Rappelons qu’Esther Alder avait cédé son tour, l’année précédente, à Sami Kanaan, son collègue socialiste chargé de la Culture, pour le bicentenaire de l’entrée de Genève dans la Confédération. Une décision inhabituelle (on ne verrait pas un homme agir ainsi!), qui avait valu une volée de bois vert à la ministre de la Cohésion sociale et de la solidarité. Rappelons aussi qu’au début de son mandat (elle a été élue une première fois en 2011), elle a suggéré de déplacer au mardi la séance du Conseil administratif, afin de pouvoir s’occuper de ses jumeaux le mercredi en fin d’après-midi. Que n’avait-elle pas dit là? «Amateurisme, incompétence, inconséquence!» s’était-on insurgé, à gauche comme à droite, devant cette requête. Comme s’il était incongru, voire rédhibitoire, d’être mère ET politicienne. Un père ne demanderait pas une chose pareille (et pour cause, il a souvent une femme à la maison). Pourtant, quand son collègue Guillaume Barazzone fit à peu près la même suggestion un an plus tard, mais pour pouvoir honorer ses obligations d’élu fédéral, personne n’a tiqué… Des obligations d’élu fédéral, cela fait nettement plus sérieux que des obligations maternelles, n’est-ce pas?
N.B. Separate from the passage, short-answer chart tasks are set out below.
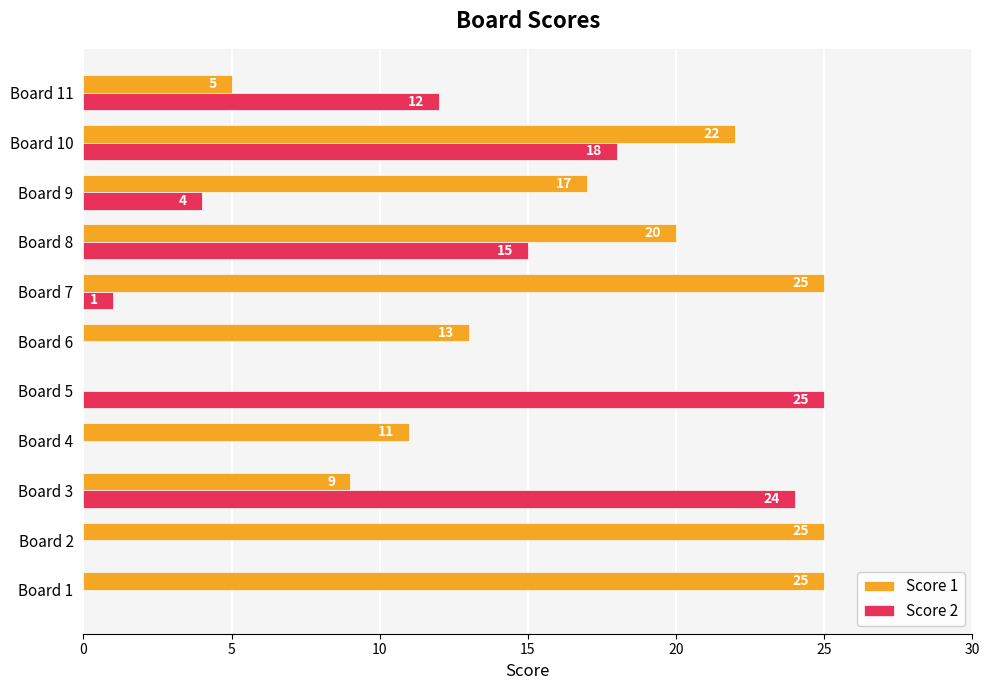

What is the sum of all Score 2 values?

99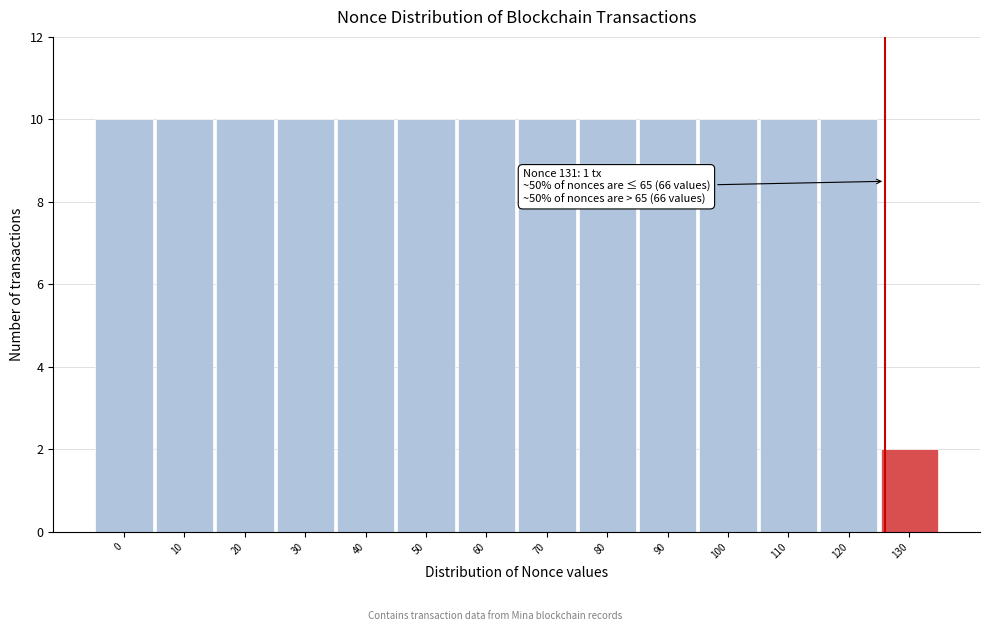

Reading right to left, list all the values displayed in this chart.

2	10	10	10	10	10	10	10	10	10	10	10	10	10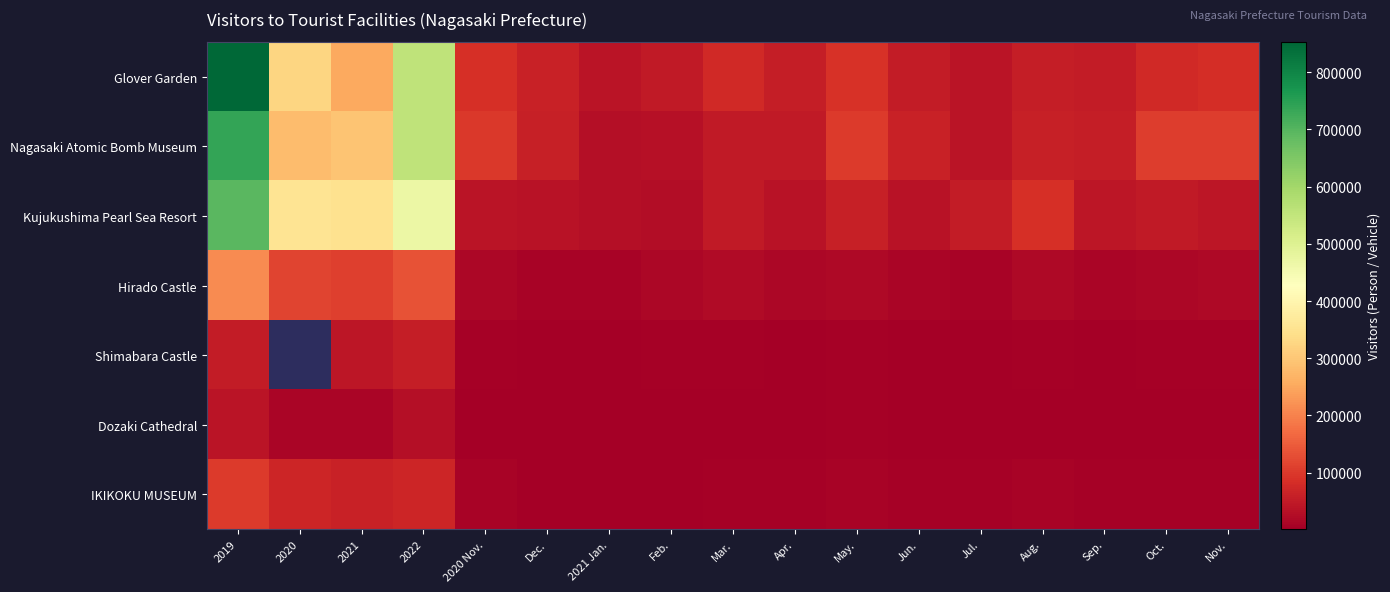

Which has a higher value, Aug. or Apr.?

Apr.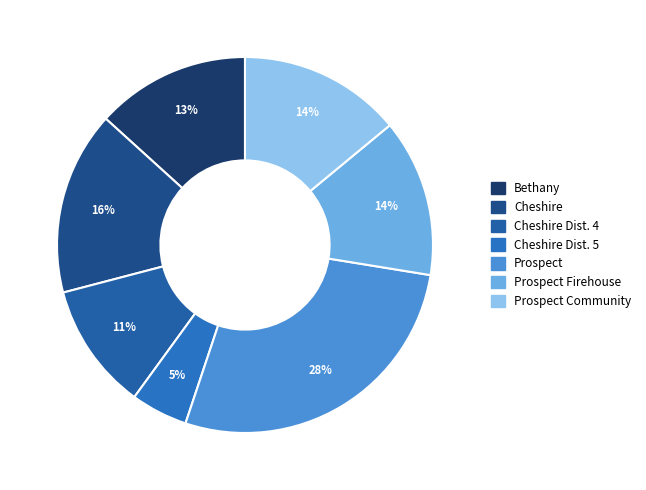

Which category has the smallest portion of the pie?

Cheshire Dist. 5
Je ne résiste pas au plaisir de vous transmettre une anecdote, racontée par François Longchamp, président du Conseil d’Etat genevois. On montrait à une classe d’élèves de l’école primaire la salle où se tiennent les séances du Conseil d’Etat. Au centre, une table avec 7 chaises, et autour, d’autres sièges. Que croyez-vous qu’il arriva? 7 garçons se précipitèrent pour occuper les chaises des 7 Conseillers d’Etat, et les filles allèrent s’asseoir contre les murs… L’anecdote ne dit pas si l’enseignant ou l’enseignante a réagi, mais Longchamp, au moins, a relevé ces comportements sexistes, inoculés depuis l’enfance.

Pour clore (momentanément) cette série d’exemples, j’ai été interpellée, le week-end dernier, par la page «Corps et âmes» de la Tribune de Genève. Le titre indique: «Quand la brioche triomphe de la tablette de chocolat. La tendance est au «dad bod», le corps de papa. Les bidons rebondis rassureraient les femmes.» Six photos montrent des hommes qui arborent fièrement leur bedaine. Même le quadragénaire Lenardo DiCaprio s’y est mis! Cette affirmation du «dad bod» a fait un malheur sur le Net et connaît un succès planétaire. Les hommes n’ont plus mauvaise conscience de boire une bière en mangeant une pizza ou un hamburger. Dans un premier temps, je me suis dit que c’était bien d’accepter son corps, même vieillissant. Mais voilà… une des photos montre deux hommes bedonnants, qui encadrent une femme aux formes parfaites! Une fois de plus, on tolère des hommes ce qu’on ne tolère pas des femmes. Les injonctions de la publicité et des revues féminines, notamment, exigent d’elles qu’elles soumettent leur corps aux standards à la mode. Des femmes se sont exprimées sur le Net à ce sujet. Une courageuse, la Néo-Zélandaise Julie Bhosale, nutritionniste, a affiché sur son site (www.juliebhosale.co.nz) des images de son ventre mis à mal par deux grossesses, un «mom bod» qui représente davantage la norme que les corps de déesses que la pub affiche partout. Pas sûr que ces ventres-là soient valorisés par les hommes, alors que les femmes trouvent les bidons masculins «doux et rassurants».

En résumé, on n’a toujours pas dépassé les stéréotypes: aux hommes la liberté, le pouvoir, la lumière; aux femmes les contraintes, les tâches ménagères et l’ombre. Tout cela servi avec un zeste de mépris.